Gone, a fictional tale

Ariana Gilger, Reporter

I heard someone yell my name from down the street. “Korina!” I turned to see who it was, and it was my best friend, Chloe. We had been best friends and done everything together since the school year started. I love her like a sister. “Korina, I need to talk to you. I can’t go to your house after school today.”

I replied with, “We still have all summer, so it’s okay.” She laughed nervously and agreed with me.

When we got to the school, we said our goodbyes and walked to our separate classes as we usually do. It was the last day of school, so obviously it went by faster than usual. After what felt like only a couple hours, Chloe and I were meeting up in front of the school. “I wish we had classes together. It sucks not being with my best friend throughout the whole school day,” I said. Chloe looked down at her feet and was frowning. “What’s wrong, Chloe?” She hesitated. 

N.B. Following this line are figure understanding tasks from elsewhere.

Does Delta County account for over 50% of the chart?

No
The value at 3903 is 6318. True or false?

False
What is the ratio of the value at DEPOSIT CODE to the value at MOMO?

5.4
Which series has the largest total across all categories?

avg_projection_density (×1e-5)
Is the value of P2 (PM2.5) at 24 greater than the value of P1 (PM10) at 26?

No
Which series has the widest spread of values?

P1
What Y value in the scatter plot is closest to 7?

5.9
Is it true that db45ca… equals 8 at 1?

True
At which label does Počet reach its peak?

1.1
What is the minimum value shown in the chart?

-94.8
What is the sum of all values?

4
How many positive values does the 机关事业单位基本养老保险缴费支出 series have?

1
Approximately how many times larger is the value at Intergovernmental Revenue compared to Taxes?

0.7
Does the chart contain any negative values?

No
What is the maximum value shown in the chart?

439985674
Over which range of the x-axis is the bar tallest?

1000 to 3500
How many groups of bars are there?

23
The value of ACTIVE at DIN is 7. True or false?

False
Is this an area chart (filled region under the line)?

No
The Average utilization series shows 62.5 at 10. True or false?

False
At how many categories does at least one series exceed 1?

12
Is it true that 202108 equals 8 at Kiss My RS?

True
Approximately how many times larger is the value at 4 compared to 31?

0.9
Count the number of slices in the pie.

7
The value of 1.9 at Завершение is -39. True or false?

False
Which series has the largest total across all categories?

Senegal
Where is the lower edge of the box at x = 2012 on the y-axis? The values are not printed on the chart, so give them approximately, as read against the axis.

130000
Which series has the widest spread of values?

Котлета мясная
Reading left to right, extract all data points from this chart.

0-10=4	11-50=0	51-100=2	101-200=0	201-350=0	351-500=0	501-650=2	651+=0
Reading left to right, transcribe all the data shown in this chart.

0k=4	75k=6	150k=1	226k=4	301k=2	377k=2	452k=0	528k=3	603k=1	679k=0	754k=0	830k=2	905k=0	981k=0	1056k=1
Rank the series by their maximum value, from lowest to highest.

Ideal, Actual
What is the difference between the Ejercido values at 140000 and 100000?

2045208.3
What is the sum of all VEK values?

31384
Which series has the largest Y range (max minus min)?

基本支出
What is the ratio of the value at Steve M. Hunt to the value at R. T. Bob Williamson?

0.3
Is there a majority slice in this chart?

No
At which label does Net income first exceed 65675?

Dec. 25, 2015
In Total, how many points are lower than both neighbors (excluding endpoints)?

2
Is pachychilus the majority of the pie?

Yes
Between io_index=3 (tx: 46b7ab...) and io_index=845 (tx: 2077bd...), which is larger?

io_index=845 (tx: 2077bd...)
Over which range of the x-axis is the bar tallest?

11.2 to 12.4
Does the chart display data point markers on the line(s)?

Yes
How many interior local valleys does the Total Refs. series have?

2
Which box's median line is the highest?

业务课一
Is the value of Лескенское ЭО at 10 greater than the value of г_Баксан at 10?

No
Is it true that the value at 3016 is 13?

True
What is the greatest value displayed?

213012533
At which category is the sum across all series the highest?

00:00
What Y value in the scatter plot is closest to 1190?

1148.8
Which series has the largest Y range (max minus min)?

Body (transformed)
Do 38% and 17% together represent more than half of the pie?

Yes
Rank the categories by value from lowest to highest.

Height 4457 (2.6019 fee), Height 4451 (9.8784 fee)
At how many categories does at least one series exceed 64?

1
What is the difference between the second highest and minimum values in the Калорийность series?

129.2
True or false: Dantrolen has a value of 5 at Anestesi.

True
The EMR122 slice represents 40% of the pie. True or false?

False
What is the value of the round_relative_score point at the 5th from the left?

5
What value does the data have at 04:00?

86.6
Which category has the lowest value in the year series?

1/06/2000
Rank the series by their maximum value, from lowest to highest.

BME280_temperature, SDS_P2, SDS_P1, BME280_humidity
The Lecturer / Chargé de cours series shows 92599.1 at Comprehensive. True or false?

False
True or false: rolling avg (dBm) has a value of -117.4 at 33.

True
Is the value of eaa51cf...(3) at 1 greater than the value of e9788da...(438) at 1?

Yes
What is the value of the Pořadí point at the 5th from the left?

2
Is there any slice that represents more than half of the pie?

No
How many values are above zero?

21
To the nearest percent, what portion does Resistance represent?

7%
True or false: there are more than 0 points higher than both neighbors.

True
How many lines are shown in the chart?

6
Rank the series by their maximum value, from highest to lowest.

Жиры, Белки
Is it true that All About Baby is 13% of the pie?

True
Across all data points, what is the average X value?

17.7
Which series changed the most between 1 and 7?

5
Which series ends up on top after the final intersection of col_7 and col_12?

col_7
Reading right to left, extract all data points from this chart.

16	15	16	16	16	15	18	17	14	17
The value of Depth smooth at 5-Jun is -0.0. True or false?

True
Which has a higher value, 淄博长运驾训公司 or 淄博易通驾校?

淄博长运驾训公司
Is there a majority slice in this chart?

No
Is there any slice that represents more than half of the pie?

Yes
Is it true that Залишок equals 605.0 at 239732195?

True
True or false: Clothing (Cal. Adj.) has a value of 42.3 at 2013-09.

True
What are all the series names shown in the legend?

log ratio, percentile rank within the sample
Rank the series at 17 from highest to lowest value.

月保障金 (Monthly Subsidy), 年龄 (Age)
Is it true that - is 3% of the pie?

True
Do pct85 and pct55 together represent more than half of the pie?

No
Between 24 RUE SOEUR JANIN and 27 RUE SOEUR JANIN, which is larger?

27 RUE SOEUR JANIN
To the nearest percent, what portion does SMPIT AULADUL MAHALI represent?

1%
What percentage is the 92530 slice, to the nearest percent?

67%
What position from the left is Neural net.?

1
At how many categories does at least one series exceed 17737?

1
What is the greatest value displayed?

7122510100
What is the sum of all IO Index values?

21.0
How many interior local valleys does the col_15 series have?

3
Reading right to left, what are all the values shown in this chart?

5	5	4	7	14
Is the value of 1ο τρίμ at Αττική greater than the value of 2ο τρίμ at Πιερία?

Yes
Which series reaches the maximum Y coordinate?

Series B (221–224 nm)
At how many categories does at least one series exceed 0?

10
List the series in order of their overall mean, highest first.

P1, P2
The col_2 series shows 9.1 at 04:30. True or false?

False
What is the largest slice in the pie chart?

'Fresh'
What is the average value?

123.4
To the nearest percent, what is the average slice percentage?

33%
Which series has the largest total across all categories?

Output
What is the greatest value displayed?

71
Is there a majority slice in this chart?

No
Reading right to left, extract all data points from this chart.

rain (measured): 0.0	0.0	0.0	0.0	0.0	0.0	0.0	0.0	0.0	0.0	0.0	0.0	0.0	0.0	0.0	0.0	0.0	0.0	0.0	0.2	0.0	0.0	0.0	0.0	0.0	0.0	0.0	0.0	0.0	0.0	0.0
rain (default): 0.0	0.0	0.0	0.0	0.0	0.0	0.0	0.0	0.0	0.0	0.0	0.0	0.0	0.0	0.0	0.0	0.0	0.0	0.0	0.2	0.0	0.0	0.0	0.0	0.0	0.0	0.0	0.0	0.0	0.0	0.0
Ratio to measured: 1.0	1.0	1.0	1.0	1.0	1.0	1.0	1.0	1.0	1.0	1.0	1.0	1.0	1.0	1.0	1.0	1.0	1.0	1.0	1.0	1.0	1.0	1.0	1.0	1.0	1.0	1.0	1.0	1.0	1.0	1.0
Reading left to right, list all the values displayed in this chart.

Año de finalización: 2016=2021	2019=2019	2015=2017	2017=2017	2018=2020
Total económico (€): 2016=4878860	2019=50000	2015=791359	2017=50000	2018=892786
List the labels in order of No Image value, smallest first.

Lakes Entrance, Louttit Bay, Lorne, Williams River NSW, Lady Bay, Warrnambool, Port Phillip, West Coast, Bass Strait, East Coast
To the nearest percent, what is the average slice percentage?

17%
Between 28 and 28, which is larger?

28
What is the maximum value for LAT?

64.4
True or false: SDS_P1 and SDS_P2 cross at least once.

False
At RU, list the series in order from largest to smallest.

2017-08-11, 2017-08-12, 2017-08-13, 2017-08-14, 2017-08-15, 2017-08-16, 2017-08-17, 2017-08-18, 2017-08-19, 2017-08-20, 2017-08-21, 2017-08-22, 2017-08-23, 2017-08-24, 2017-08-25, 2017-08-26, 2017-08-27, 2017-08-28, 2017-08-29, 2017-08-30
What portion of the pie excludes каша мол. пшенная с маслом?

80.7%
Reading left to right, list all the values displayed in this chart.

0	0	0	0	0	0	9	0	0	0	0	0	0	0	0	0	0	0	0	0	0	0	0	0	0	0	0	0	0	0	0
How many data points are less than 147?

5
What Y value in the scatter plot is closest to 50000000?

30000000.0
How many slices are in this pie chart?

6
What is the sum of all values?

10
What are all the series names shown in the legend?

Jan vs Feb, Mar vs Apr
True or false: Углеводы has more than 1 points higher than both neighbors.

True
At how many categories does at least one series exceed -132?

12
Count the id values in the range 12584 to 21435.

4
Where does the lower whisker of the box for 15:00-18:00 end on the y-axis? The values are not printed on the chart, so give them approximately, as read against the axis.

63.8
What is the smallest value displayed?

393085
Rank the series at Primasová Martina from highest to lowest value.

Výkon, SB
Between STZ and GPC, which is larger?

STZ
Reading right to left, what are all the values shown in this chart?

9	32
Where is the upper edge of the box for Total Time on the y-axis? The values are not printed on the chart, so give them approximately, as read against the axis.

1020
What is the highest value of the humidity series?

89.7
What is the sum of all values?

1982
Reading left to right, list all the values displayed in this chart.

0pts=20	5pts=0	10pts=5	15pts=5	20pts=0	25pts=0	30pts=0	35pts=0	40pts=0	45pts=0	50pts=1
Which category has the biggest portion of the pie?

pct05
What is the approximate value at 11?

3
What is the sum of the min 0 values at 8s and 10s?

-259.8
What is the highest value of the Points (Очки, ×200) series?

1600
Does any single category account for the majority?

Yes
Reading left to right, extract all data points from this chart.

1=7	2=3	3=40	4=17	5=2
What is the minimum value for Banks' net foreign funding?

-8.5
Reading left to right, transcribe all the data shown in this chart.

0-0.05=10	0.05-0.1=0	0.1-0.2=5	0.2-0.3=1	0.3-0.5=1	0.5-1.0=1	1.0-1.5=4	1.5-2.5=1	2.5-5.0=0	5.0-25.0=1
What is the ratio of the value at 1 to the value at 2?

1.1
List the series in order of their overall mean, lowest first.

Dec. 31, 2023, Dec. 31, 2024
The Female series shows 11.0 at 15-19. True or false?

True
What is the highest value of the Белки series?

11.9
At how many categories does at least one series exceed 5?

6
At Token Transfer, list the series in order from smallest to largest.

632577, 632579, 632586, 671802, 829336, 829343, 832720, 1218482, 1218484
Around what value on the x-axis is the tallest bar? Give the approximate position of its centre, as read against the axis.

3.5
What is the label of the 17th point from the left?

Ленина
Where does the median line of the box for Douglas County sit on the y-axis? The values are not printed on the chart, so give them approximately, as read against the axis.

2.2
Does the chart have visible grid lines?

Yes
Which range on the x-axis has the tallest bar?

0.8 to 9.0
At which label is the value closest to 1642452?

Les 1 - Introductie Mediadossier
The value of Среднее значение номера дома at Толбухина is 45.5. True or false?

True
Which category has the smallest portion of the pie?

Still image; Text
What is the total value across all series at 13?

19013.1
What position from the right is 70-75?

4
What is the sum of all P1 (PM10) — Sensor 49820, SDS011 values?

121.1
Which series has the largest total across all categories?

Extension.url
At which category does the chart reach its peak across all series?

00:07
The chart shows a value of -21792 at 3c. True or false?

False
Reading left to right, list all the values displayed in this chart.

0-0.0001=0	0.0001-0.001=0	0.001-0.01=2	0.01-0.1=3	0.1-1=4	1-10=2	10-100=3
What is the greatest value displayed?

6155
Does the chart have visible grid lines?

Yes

“I won’t be able to come over after school,” she said softly.

“But, you already told me that this morning. We have all summer to hang out.” I looked at her with a face of confusion.

“I actually can’t hang out with you at all.” At that moment, my heart broke. We had plans to spend time together since we only see each other on the walks to and from school. Why, now, is she telling me she can’t? Chloe shed a tear- as did I- and she walked away from me. I looked down at the cement sidewalk and looked back at her. She was gone. This long road, leading to both her and my house, is empty.

It’s been a few years now. I still hang out with Chloe, just only during the school year. I know a lot more now. I know why people gave us weird looks, I know why she didn’t hang out with me that summer or any summer after that, and I know why she disappeared on that long road that day. She’s not a living person; she’s dead. She died in our school during a bombing in 1829. She’s been trapped in this school and only a little bit of the area around it for over one hundred years. Other people gave us weird looks because to them, I was talking to nobody. She didn’t hang out with me that summer because she was trapped in this invisible force-field that kept her in her cemetery, along with the others who didn’t survive.

It turns out, there’s a lot of dead people.